I had to chase a package down this morning and ended up going way out of my way. Deciding I needed a bagel and iced coffee, I went to Dunkin Donuts and decided to go home over the toll bridge for a change.
As I drove by the cemetery I looked right and thought I saw a bear climbing a tree...I decided to drive in and see if I was seeing correctly.
When I drove in the gates I was struck by the beauty of a mausoleum with life-sized colorful statues of a man dressed like a monk holding a baby, and a woman dressed an angel standing next to him on a raised covered stage of red granite...There was a heart that had their two initials in it saying they loved each other forever. He was already there, but not her. I thought how she must miss him as I drove to see the bear and take my walk.
There was a service or viewing going on in the chapel, but not too many cars. I parked my car after driving past several people placing bright bouquets on the graves of what I thought must be their mothers or grandmothers as this is Mother's Day weekend. I drove past a man in a suit talking to two people also dressed formally. As I drove by, I heard him say, "I'm a Polack, we love the Irish people..."
I parked beneath a shady tree and walked up to the sight I had come to investigate. Lo and behold I was right. There was this little bear carved in a real tree stump above the grave of a couple. I can't remember how long they have been buried there and unfortunately, this photo I took with my phone camera doesn't have enough white balance to show how cute the bear is or how much detail was put into the sculpture. Trust me, it's cute and very clever and I want to know the story behind it someday.
After taking a few pictures despite the uncooperative sun, I decided to spend some more time walking around that area of the cemetery. I'd been there about a year ago to the funeral of the father of a friend of mine. This time was a lot different. As a person who sells life insurance for a living, I was seeing the headstones with new eyes. What I saw certainly "bears" up what I tell people when I sit down with them to talk about what could happen. There were a few couples who died within a short time of one another, but not nearly as many who had spent a good 20 years without the other spouse. And departures were not always in later years.

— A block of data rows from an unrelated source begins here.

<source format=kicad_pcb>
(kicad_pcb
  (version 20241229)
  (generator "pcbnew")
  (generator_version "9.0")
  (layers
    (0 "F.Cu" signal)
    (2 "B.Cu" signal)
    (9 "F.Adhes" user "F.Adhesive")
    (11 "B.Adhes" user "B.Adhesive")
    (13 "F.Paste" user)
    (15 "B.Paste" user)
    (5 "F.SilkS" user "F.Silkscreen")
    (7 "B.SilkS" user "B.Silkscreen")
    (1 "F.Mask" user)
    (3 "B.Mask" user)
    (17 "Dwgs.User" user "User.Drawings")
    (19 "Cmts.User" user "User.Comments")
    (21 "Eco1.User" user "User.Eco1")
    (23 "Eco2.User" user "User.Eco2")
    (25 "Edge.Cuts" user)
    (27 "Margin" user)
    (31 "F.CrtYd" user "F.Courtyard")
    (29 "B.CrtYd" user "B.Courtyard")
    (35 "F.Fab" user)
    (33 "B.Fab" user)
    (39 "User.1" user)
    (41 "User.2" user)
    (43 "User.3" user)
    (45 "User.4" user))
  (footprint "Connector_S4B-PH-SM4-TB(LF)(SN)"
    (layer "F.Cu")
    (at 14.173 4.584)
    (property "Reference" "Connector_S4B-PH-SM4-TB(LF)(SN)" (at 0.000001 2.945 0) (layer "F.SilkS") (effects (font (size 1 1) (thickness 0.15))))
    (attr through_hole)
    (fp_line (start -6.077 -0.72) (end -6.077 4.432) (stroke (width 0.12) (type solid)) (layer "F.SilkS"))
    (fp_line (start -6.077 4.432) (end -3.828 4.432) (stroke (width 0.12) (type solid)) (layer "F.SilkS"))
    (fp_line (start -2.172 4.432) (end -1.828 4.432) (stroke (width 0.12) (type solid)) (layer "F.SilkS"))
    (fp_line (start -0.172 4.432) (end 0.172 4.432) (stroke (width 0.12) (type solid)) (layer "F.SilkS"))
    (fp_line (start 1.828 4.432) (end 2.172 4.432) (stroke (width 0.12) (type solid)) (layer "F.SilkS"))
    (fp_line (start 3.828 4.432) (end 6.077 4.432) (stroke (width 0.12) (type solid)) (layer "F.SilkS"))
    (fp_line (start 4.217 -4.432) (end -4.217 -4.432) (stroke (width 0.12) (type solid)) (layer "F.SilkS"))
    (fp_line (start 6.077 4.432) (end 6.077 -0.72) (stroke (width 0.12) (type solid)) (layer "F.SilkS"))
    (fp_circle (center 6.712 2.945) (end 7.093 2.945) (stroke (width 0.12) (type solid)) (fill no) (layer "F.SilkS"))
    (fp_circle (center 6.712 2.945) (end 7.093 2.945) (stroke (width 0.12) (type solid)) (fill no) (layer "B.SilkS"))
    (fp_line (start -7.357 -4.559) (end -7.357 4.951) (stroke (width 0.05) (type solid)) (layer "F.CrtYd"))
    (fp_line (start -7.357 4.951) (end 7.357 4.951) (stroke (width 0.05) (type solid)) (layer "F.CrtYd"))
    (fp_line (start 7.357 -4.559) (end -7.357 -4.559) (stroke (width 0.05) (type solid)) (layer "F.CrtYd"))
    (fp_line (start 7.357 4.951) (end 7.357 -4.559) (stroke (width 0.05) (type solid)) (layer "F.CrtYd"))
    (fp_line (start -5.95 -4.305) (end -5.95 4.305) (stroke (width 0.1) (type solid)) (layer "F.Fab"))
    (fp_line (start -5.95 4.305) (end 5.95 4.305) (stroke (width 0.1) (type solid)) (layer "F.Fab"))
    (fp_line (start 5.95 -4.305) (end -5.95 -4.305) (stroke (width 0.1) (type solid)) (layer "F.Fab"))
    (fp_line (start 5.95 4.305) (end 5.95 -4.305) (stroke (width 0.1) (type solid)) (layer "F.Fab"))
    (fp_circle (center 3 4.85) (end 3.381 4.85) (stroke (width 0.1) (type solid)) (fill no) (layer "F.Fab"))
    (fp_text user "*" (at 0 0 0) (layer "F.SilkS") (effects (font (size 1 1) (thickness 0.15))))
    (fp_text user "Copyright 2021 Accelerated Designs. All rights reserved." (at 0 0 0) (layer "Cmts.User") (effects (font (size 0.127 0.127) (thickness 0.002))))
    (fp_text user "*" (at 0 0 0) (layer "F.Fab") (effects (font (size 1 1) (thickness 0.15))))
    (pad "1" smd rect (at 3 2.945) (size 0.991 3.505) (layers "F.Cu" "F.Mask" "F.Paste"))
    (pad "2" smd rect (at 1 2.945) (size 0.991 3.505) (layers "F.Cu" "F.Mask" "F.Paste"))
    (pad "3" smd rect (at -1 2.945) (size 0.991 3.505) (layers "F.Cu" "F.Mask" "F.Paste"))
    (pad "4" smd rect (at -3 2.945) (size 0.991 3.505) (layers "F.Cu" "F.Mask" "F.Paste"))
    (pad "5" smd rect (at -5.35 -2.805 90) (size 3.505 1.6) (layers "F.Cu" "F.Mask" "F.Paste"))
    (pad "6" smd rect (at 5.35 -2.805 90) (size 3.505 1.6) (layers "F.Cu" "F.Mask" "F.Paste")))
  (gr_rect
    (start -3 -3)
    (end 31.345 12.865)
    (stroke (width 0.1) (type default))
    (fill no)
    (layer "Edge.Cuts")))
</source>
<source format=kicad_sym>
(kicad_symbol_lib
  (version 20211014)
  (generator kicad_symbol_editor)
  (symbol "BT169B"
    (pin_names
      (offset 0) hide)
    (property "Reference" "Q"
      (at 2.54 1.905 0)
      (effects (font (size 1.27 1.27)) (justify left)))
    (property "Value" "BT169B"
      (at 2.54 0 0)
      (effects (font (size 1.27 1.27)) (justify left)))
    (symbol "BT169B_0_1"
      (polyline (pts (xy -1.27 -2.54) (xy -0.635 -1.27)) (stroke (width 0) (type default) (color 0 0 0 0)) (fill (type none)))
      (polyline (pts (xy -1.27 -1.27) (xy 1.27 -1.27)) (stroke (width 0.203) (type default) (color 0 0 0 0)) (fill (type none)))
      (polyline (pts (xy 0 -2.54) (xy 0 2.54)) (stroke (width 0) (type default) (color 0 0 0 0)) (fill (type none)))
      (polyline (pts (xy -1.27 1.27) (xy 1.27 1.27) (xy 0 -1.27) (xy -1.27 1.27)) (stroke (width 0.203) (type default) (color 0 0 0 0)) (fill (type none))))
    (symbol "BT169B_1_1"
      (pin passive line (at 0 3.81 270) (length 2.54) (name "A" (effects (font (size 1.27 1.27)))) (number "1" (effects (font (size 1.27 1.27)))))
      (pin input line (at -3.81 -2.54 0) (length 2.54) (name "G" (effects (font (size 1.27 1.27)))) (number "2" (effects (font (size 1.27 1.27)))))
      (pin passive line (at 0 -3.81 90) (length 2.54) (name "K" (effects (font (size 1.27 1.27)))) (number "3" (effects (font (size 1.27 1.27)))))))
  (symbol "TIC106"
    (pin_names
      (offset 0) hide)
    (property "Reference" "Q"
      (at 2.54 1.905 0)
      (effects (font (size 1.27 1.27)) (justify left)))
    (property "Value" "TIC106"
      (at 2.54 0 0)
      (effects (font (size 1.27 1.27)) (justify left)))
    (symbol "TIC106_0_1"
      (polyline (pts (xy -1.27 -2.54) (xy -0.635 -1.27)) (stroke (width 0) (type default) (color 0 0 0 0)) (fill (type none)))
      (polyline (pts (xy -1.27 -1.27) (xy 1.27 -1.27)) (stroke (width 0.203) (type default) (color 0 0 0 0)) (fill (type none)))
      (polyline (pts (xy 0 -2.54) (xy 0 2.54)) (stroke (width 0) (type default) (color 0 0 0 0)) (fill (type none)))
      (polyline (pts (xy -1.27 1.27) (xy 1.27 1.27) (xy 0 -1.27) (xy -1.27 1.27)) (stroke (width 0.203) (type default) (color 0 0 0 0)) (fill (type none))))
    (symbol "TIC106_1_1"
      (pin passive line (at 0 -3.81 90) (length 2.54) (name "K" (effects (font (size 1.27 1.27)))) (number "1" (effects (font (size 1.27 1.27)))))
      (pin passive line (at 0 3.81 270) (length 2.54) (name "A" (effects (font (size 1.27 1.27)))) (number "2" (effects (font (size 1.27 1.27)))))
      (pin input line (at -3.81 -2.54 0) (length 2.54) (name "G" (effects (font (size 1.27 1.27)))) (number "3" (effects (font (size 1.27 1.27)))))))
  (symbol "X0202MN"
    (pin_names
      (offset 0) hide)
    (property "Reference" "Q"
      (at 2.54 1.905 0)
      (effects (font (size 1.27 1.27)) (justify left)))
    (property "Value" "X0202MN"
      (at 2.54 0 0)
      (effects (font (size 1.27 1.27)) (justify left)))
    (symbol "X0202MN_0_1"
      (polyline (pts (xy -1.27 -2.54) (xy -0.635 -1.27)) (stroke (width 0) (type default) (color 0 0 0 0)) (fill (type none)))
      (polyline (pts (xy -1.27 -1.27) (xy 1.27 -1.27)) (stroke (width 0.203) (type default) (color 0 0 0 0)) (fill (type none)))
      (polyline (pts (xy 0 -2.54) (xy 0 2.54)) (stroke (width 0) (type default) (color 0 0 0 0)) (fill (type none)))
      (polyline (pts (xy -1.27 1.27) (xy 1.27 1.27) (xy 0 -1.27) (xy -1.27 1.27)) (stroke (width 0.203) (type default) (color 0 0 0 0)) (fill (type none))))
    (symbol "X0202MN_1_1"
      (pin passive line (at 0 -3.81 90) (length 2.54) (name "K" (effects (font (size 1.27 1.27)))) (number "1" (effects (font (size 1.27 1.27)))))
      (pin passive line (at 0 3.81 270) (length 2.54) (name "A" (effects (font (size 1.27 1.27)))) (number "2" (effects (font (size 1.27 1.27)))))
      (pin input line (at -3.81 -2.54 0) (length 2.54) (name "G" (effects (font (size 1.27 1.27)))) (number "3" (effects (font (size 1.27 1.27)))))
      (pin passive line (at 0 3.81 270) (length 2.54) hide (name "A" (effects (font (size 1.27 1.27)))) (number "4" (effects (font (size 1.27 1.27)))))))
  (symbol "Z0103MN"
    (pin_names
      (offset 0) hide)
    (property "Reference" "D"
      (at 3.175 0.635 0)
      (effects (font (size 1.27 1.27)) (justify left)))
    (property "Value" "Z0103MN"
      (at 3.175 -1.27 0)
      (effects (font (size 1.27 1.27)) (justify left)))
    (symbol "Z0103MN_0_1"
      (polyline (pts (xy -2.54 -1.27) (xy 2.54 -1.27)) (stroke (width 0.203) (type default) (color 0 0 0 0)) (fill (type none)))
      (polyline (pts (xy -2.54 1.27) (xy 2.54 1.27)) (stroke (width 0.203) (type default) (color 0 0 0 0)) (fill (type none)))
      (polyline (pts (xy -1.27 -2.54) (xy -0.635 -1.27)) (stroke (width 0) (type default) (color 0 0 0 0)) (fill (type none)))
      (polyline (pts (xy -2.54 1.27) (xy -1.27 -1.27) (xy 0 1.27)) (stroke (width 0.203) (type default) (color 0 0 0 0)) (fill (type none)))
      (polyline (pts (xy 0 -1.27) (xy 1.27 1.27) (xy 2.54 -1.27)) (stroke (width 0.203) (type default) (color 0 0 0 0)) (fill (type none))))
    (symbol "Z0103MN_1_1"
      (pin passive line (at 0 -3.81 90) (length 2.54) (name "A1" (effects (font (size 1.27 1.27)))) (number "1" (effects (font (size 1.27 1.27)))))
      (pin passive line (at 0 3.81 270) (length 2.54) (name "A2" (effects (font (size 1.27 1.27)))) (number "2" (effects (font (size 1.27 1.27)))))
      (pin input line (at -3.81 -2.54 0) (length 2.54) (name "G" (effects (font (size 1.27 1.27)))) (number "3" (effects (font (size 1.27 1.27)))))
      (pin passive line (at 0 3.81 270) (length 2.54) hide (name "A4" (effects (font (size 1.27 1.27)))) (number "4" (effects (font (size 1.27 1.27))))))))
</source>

The were people born same year as me that have been there since I graduated high school and others since I graduated college in the small space I walked...about an acre or 100 graves. Relatively speaking there were about five or six babies and a few young kids, some buried next to or with their parents' plots. Several 30-40 somethings and a handful of people who had buried grown children before they died. And there were some long lived men who'd lost their wives 20 years before their number came up. If I could, I'd take some people I've met with on this short tour. Would that I could.
After walking around for a half hour my hair was starting to sizzle on top of my head and I decided it was time to go. Got in my car and thanked God for the lessons I'd just learned and for enormity of all the lives I'd just walked past.
As I drove to the gate down a different path, I passed a grave with a SpongeBob balloon flying from it. While processing what that probably meant, I turned onto the road to the gate I'd entered through and I saw it -- The harbinger of one's final day "above ground" (for those who choose to be interred) -- the giant rolling green tent with two rows of pretty chairs draped in green velvet. It was positioned in front of that mausoleum with the monk and the angel. It was her in the chapel!! I felt sad, but also glad that she'd be joining him there any moment now, forever, indeed.